Salient. An Organ of Student Opinion at Victoria College, Wellington, N.Z. Vol. 13, No. 1. March 02, 1950
Now that "Salient" will be published more frequently, it will be possible to run a regular column on the musical activities of Wellington. It is my intention to turn this space into a "fireside talk," as it were, discussing coming events, delivering some criticism on works and artists heard, and, incidentally, putting in a word or two on broadcasting programmes and new gramophone record releases—all this, without any regular pattern so far. Nor are these weighty pronouncements made by an expert: they stem from an amateur in music listening and music making, and if they evoke fierce criticism on the part of "Salient" readers, so much the better ...
The season is only just emerging from its long siesta, and all I can do today is to discuss forthcoming events. The National Orchestra has announced an outline of works to be played, and, quite recently, I heard one of its first broadcasts from 2YA, under the baton of Dr. Bainton. It was not much fun, I thought—as if the component parts of our main music-making body were grudgingly reassembling in the unfavourably hot weather of mid-February. I was a bit late in tuning in, but managed to listen to Smetana's famous "Bartered Bride" overture, and it was a far from pleasant experience.
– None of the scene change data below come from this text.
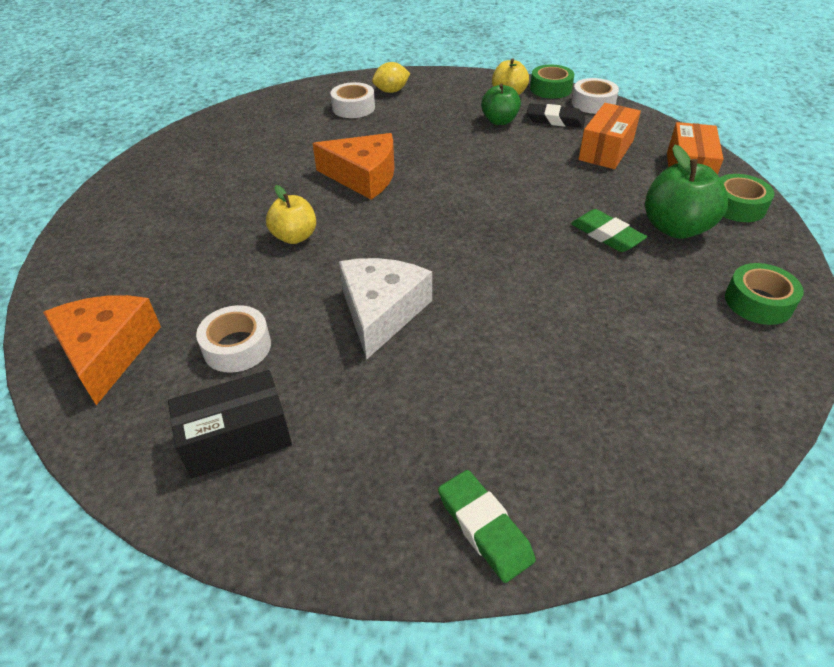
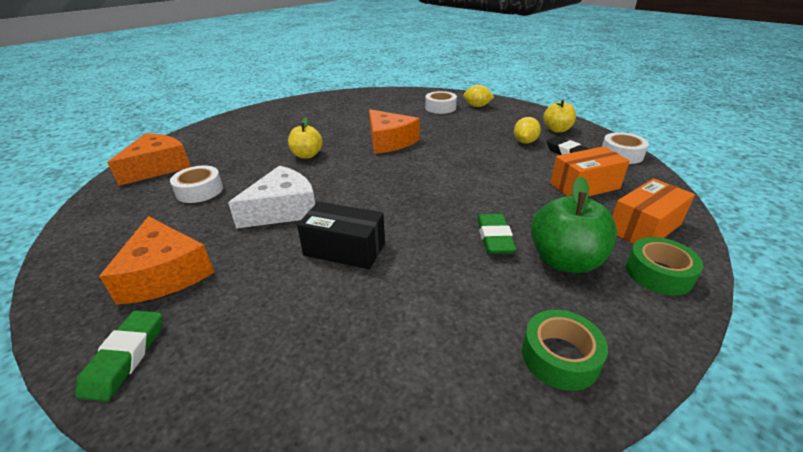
camera: 40 degrees right, 10 degrees down
black box [168,370,292,478] -> black box moved to [297,201,385,269]
green apple [481,84,521,125] -> yellow lemon [514,117,541,144]
green tape [530,64,574,99] -> none
none -> orange cheese [99,216,214,305]

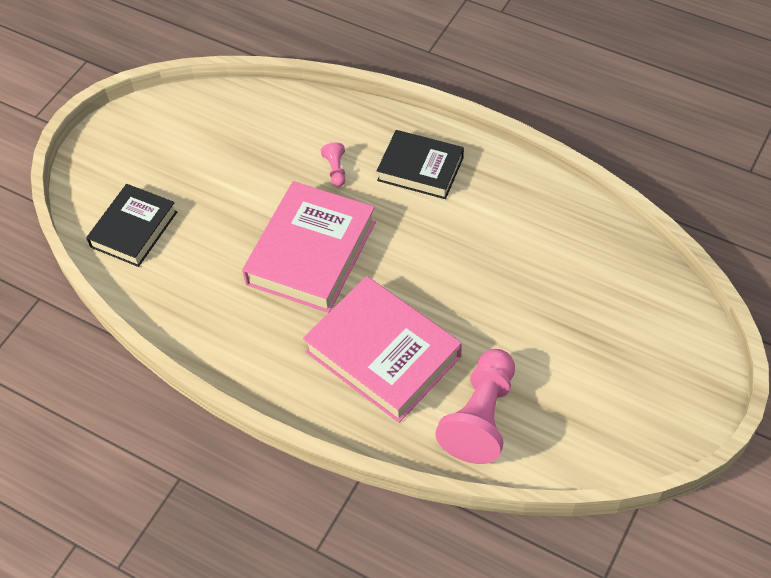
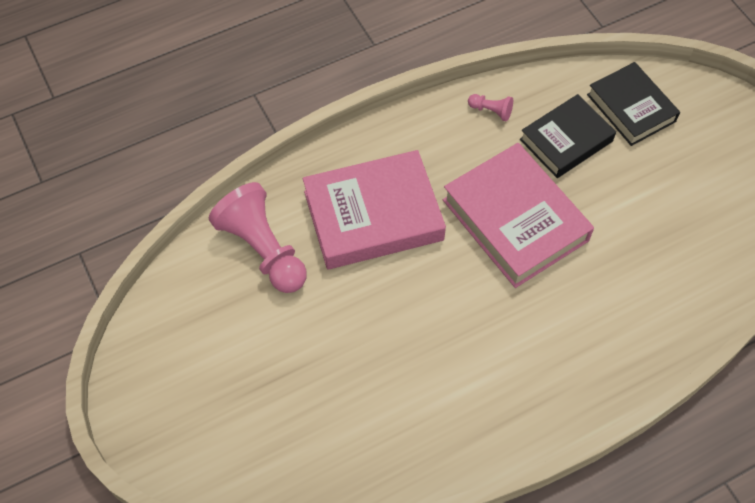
camera: 120 degrees right, 5 degrees up
pink pawn [321,142,346,187] -> pink pawn moved to [468,94,513,122]
black book [377,130,464,199] -> black book moved to [520,94,616,178]

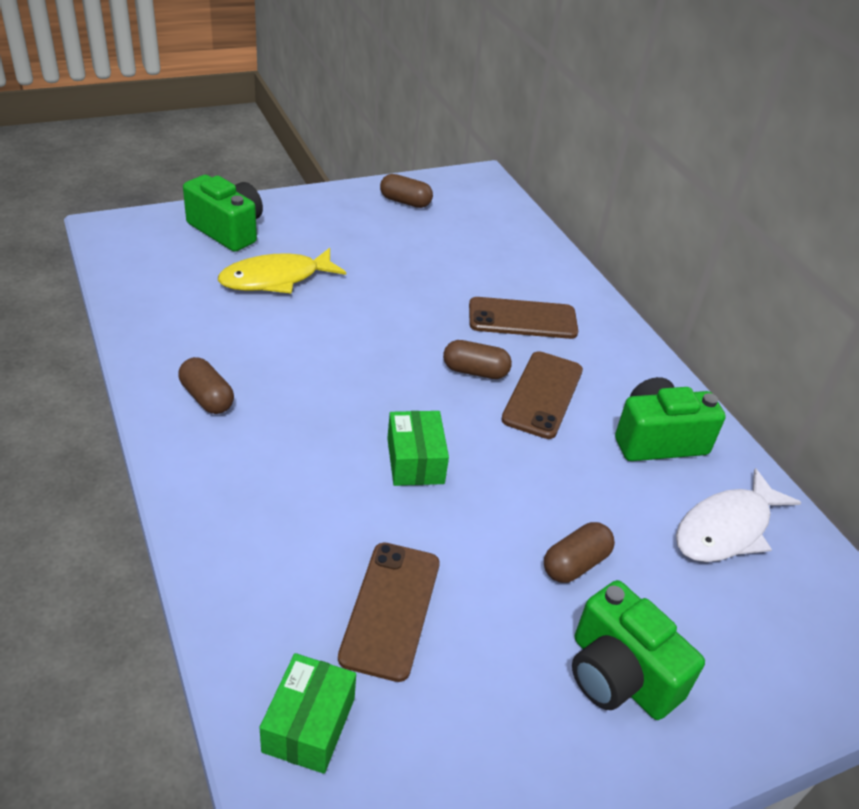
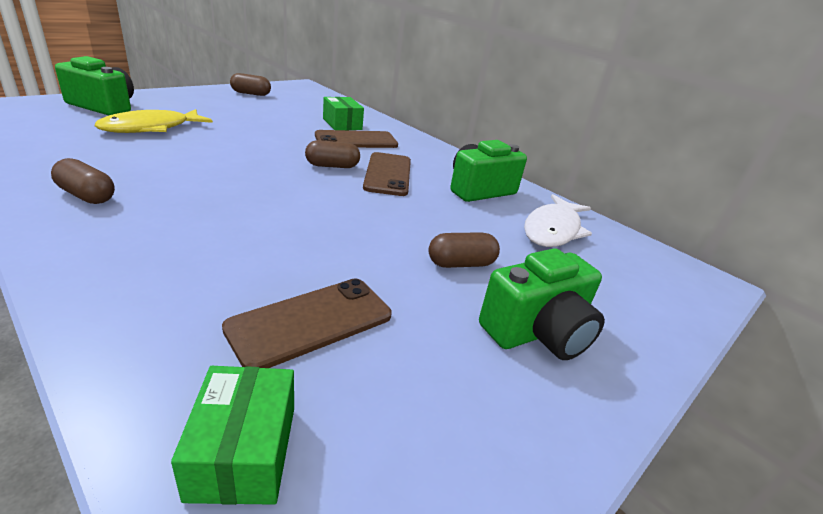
camera: 20 degrees left, 10 degrees down
brown phone [338,542,440,682] -> brown phone turned 60 degrees clockwise [222,278,392,368]
green box [387,411,449,486] -> green box moved to [323,97,364,130]
brown capsule [544,522,615,583] -> brown capsule turned 45 degrees clockwise [429,232,500,268]
green camera [572,580,705,720] -> green camera turned 60 degrees counterclockwise [479,248,605,360]

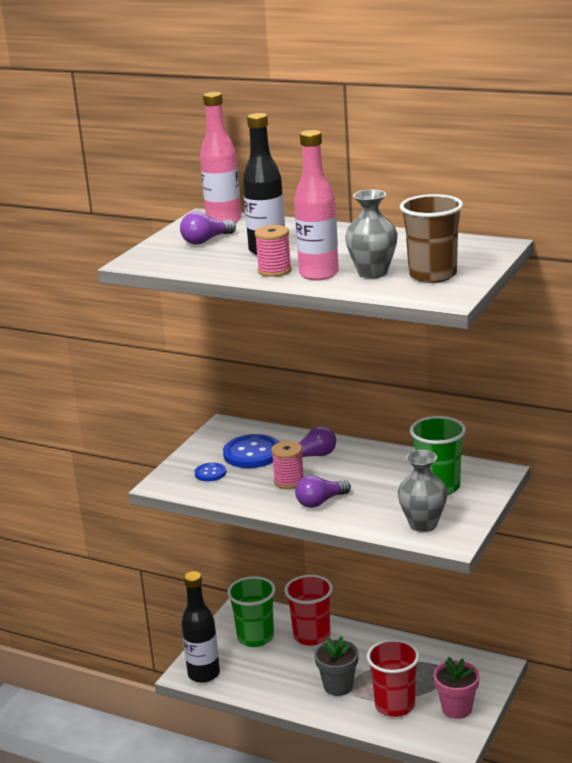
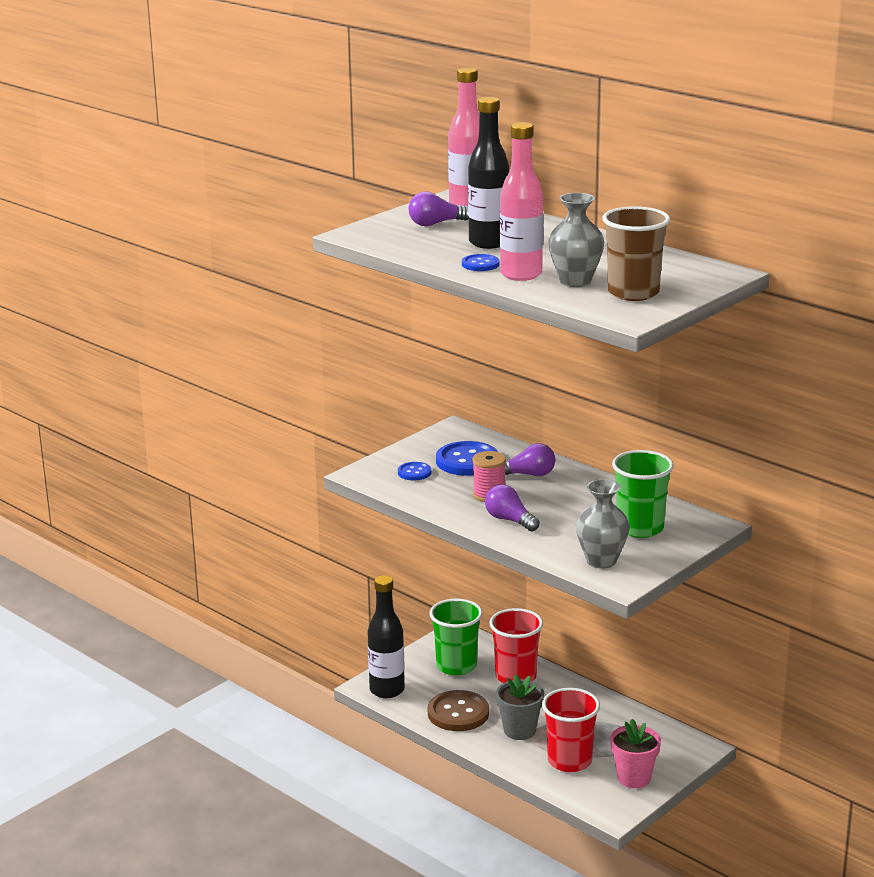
camera: 15 degrees right, 0 degrees up
pink spool [255,225,292,277] -> blue button [462,254,500,271]
purple light bulb [295,475,351,508] -> purple light bulb turned 60 degrees clockwise [485,484,539,531]
none -> brown button [428,690,489,731]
There was neither unity of playing, nor freshness of rendering. However, it is certainly too early to judge the orchstra and its new conductor. The programmes so far outlined are in-teresing enough, and soloists as Colin Horaley and Cara Hall hold some promise. Beethoven's Fourth Piano Concerto will be a healthy change from the romantic thundering on the keyboard which was one of last year's main crops—Tschaikovsky, Rachmaninoff, Grieg, etc. I am also looking forward to Vaughan Williams' Sixth Symphony.